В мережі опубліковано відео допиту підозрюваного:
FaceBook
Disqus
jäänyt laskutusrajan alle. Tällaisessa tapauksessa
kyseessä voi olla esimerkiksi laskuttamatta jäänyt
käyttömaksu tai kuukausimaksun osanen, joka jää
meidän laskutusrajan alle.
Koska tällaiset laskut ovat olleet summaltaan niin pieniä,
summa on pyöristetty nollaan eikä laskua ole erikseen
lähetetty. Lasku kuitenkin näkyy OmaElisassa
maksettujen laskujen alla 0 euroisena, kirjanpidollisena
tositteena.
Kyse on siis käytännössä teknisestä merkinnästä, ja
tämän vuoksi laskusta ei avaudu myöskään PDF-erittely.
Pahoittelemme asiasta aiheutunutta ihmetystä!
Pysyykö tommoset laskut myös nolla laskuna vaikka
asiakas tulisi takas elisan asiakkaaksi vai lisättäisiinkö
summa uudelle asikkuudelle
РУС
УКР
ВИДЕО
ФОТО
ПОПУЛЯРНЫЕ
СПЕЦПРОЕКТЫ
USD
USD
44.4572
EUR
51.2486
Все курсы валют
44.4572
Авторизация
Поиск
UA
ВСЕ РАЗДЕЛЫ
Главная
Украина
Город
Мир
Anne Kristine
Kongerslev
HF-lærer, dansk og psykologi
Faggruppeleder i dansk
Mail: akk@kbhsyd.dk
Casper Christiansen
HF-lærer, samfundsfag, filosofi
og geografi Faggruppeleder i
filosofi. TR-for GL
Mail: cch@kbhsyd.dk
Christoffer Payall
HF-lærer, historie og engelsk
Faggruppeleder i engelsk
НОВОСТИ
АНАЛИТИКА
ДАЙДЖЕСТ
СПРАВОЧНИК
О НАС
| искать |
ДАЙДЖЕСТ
^^^^^^^^^^^^^^^^
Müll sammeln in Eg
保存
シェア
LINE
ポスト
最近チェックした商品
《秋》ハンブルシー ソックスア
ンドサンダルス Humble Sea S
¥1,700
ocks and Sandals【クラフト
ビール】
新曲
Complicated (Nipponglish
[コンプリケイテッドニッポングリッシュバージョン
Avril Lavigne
^^^^^^^^^^^^^^^^
PROBLEM DETAILS: Starting at the line with "В мережі опубліковано" and ending at the line with "summa on pyöristetty", print each line of the listing above exactly, with no other lines.

ANSWER:
В мережі опубліковано відео допиту підозрюваного:
FaceBook
Disqus
jäänyt laskutusrajan alle. Tällaisessa tapauksessa
kyseessä voi olla esimerkiksi laskuttamatta jäänyt
käyttömaksu tai kuukausimaksun osanen, joka jää
meidän laskutusrajan alle.
Koska tällaiset laskut ovat olleet summaltaan niin pieniä,
summa on pyöristetty nollaan eikä laskua ole erikseen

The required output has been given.